▶ Required work
Pull out every line in the records below that contains the word "VocApp".

(Dataset entries)
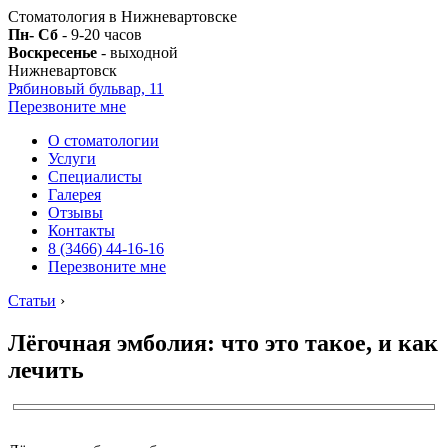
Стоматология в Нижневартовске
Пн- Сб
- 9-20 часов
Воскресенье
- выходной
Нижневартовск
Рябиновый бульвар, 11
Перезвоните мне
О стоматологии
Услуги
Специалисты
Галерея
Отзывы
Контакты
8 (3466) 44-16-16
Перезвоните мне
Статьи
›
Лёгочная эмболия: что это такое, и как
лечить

* * *

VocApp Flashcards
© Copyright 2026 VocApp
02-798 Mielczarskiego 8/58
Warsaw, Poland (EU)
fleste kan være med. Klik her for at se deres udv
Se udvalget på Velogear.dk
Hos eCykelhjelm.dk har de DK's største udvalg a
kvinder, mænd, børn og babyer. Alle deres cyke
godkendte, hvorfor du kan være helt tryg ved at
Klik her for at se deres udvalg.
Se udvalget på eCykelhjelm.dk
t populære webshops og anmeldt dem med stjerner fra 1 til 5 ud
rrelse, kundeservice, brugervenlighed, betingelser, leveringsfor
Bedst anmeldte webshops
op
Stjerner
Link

▶ Problem solution
VocApp Flashcards
© Copyright 2026 VocApp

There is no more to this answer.